Since my first class with Dr. David Holmes, I was greatly interested in the field of statistics he specialized in: stylometry, the statistical analysis of literary style. When Dr. Holmes shared with the class about the projects he has taken up and how he’s used this to attribute authorship to contested works, I knew this was a topic I needed to learn more about. During the summer of my senior year, Dr. Holmes kindly let me join his project of analyzing the true authorship of the works published under former Congressman David Crockett’s name. Evidence stacks against Crockett being the author of these works, given his lack of a formal education and historical accounts of ghostwriters.

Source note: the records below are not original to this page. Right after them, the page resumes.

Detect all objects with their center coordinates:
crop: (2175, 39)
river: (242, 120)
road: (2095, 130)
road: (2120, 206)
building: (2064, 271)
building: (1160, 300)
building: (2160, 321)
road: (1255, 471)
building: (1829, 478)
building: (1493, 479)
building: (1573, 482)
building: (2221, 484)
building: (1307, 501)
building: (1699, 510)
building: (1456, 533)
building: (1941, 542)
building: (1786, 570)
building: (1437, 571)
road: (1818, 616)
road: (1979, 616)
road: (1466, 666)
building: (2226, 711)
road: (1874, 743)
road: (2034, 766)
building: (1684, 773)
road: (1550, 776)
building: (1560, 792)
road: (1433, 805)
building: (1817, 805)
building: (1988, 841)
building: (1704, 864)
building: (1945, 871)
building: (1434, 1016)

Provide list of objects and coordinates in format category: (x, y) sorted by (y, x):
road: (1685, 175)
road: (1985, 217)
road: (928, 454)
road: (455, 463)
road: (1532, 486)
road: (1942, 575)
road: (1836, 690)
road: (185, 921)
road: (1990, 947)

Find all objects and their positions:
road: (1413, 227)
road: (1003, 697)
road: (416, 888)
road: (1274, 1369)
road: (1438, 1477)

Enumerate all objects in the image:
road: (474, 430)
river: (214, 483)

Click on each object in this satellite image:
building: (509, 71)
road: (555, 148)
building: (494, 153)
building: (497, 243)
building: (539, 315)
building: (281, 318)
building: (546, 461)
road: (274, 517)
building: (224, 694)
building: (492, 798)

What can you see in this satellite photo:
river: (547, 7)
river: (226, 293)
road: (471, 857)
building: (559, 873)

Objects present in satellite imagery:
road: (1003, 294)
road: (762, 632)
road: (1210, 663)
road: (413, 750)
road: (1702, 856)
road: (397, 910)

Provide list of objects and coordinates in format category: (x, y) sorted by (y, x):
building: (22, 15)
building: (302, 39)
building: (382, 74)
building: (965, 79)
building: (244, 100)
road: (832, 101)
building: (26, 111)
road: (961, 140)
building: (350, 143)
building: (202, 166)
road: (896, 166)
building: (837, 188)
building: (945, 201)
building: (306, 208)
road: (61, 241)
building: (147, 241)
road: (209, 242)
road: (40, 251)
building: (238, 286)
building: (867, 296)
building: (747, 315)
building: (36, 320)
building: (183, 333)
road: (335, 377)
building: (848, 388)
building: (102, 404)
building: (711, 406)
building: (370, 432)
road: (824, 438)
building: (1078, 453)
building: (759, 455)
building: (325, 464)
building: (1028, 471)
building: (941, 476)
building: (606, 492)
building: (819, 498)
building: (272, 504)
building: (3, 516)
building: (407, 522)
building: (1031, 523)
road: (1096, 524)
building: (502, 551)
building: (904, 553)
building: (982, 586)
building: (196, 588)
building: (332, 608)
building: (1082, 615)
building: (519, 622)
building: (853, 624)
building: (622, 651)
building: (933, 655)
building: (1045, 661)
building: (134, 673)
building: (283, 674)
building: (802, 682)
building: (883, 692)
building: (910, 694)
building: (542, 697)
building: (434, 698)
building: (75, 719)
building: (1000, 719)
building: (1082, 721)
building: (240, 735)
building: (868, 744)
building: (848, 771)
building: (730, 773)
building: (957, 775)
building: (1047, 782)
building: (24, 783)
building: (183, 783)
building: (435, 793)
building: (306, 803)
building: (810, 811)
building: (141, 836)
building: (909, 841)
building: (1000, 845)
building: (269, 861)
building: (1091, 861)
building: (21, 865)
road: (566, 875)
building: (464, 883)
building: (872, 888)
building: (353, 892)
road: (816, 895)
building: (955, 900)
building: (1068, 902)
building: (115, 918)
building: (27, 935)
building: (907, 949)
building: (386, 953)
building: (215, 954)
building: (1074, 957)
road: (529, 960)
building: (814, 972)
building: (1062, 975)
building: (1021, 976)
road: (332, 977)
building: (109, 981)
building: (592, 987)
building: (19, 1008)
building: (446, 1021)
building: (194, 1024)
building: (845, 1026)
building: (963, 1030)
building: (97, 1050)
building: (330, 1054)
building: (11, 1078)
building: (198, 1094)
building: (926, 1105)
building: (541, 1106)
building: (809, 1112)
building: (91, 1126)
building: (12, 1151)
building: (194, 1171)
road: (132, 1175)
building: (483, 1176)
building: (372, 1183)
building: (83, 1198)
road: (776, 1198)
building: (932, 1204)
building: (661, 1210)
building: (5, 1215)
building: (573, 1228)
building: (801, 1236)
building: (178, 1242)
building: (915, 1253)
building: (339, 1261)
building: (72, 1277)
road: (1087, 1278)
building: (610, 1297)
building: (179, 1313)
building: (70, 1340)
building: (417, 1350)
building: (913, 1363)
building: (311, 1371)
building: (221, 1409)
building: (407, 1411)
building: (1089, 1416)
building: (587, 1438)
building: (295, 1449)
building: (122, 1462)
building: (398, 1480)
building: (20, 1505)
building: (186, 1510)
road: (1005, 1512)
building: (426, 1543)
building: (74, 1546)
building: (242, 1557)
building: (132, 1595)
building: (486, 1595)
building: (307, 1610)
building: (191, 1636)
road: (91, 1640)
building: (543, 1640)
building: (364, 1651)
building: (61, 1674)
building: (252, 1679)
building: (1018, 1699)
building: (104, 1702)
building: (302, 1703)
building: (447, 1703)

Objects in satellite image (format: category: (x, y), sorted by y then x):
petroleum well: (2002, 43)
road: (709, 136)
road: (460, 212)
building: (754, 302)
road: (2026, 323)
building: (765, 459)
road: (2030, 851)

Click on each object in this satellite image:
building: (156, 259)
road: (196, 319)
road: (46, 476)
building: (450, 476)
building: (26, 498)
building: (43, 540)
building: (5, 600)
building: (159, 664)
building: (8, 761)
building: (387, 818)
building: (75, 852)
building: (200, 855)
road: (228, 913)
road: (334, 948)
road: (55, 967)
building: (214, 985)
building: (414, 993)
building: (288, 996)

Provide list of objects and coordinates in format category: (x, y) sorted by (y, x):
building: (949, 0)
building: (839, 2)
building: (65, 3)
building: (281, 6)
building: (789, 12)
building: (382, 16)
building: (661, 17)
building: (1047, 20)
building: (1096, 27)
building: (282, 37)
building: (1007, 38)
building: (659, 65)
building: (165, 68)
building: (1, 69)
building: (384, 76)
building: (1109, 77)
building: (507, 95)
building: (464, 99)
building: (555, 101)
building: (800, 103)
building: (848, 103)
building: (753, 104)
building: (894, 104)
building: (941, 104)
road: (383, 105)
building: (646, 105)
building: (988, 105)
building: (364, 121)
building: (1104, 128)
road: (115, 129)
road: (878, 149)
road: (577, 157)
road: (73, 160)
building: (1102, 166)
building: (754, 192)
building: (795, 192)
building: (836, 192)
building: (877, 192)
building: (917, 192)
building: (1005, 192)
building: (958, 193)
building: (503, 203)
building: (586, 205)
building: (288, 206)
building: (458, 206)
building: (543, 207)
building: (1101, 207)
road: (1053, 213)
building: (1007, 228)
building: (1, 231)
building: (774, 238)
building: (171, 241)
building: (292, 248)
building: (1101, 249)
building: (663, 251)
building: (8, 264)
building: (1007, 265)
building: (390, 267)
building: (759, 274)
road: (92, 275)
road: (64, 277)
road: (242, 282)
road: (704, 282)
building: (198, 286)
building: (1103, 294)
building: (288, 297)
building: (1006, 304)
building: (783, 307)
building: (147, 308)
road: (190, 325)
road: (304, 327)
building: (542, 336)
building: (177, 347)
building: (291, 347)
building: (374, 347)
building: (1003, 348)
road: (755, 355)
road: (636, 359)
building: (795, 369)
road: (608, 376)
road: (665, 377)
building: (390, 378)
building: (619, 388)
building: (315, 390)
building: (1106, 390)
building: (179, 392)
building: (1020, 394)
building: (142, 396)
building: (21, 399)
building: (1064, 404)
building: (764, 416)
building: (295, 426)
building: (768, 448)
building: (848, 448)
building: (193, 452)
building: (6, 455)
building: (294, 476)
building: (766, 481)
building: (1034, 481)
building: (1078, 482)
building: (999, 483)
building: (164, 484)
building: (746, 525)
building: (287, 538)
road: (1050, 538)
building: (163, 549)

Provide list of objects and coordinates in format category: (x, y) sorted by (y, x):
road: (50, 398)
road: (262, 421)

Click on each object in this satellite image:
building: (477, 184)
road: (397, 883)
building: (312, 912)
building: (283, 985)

We immediately started on gathering more evidence about the potential ghostwriters of the books and finding sources on their books. From there, we began to compile text files of all the books together. Each text chunk of about 4,000 words needed to be nicely organized and edited to ensure that the analysis would run smoothly. Since we collected all of those files and had all the necessary information together, we have begun to plan and run the analysis, the stage we are currently in. The analysis will be mostly relying on the identification of non-contextual words (such as “or”, “and”, “the), and computing how frequently each author uses these words. Since everyone uses non-contextual words at a unique frequency, we will see how these differ and compute the distances between them using different statistical measures.
This project has taught me how interlinked statistics can be with other fields of study and has inspired me to continue this work in different languages. Dr. Holmes and I plan to conduct a stylometric analysis on a heavily disputed Russian work, which will allow me to combine my passion for languages with the new skills I have developed learning about the wonders of stylometry.